▸ Data excerpt
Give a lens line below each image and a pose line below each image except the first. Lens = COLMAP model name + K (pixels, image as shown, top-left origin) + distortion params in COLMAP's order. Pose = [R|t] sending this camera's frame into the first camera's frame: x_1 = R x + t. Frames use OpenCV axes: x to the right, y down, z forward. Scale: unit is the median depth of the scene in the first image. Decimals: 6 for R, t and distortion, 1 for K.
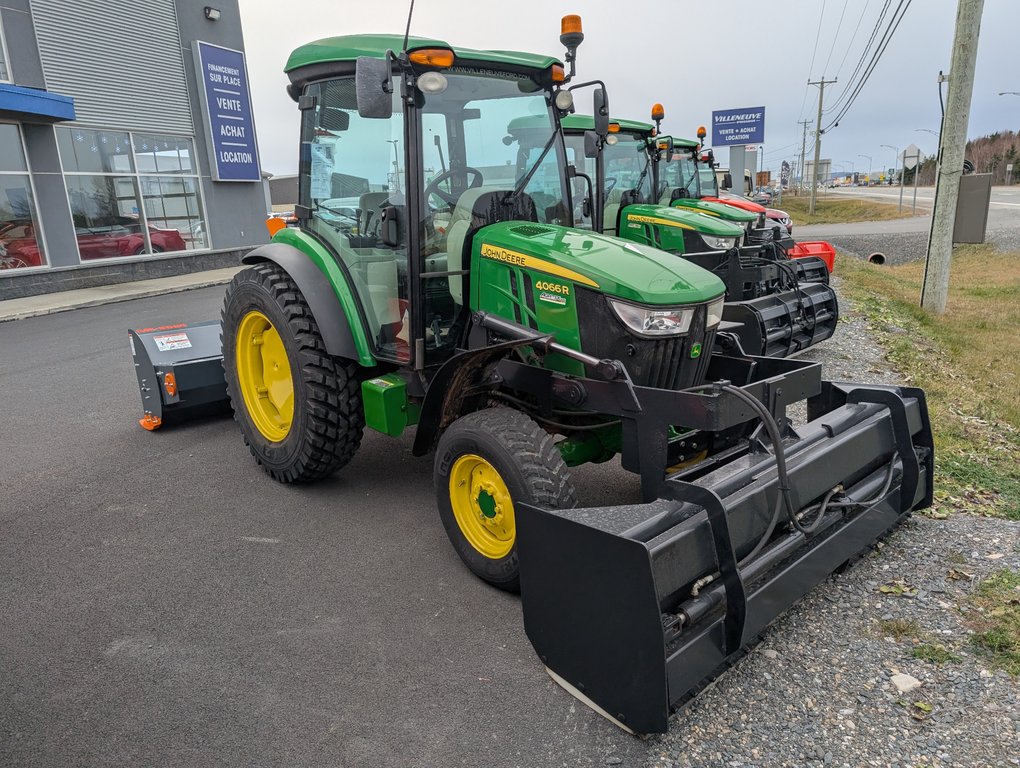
lens RADIAL K [[734.4, 0, 526.7], [0, 734.4, 388.3], [0, 0, 1]] dist [0.034586, -0.000338]
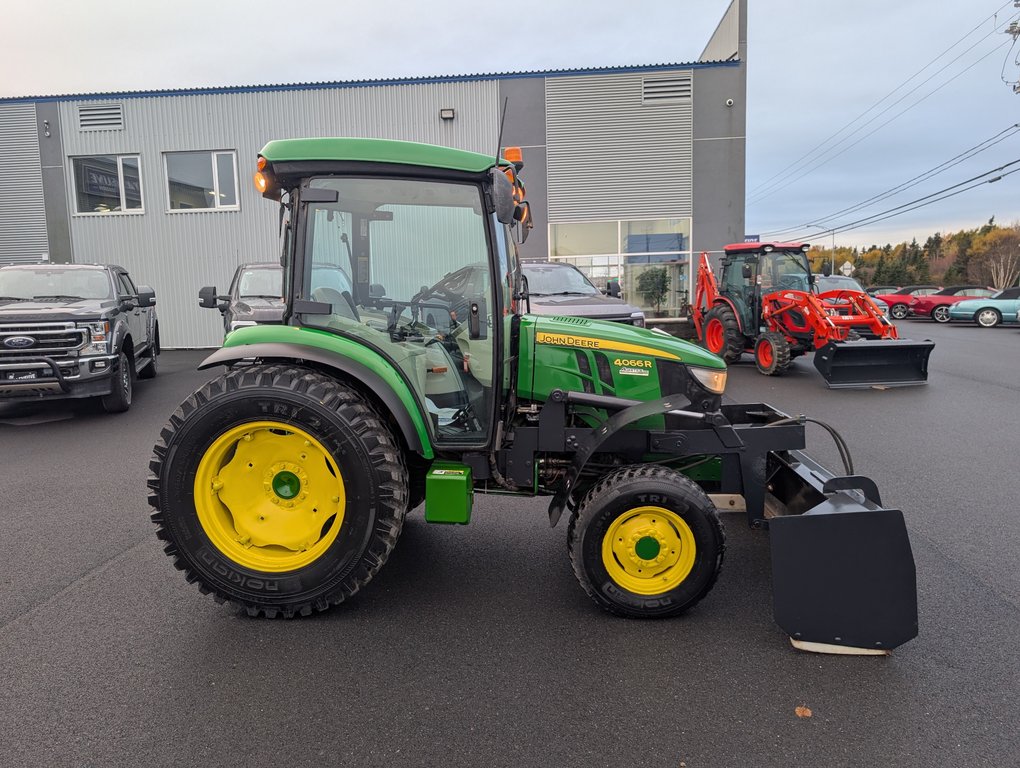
lens RADIAL K [[739.6, 0, 502.7], [0, 739.6, 376.3], [0, 0, 1]] dist [0.003844, 0.003193]
pose [[0.747333, -0.067890, 0.660972, -0.906495], [0.165329, 0.982480, -0.086018, -0.042223], [-0.643552, 0.173562, 0.745464, 0.207236]]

▸ What is required
All of the material above must be retyped exactly, line for line, with the images dropped.

▸ Finished exercise
Give a lens line below each image and a pose line below each image except the first. Lens = COLMAP model name + K (pixels, image as shown, top-left origin) + distortion params in COLMAP's order. Pose = [R|t] sending this camera's frame into the first camera's frame: x_1 = R x + t. Frames use OpenCV axes: x to the right, y down, z forward. Scale: unit is the median depth of the scene in the first image. Decimals: 6 for R, t and distortion, 1 for K.
lens RADIAL K [[734.4, 0, 526.7], [0, 734.4, 388.3], [0, 0, 1]] dist [0.034586, -0.000338]
lens RADIAL K [[739.6, 0, 502.7], [0, 739.6, 376.3], [0, 0, 1]] dist [0.003844, 0.003193]
pose [[0.747333, -0.067890, 0.660972, -0.906495], [0.165329, 0.982480, -0.086018, -0.042223], [-0.643552, 0.173562, 0.745464, 0.207236]]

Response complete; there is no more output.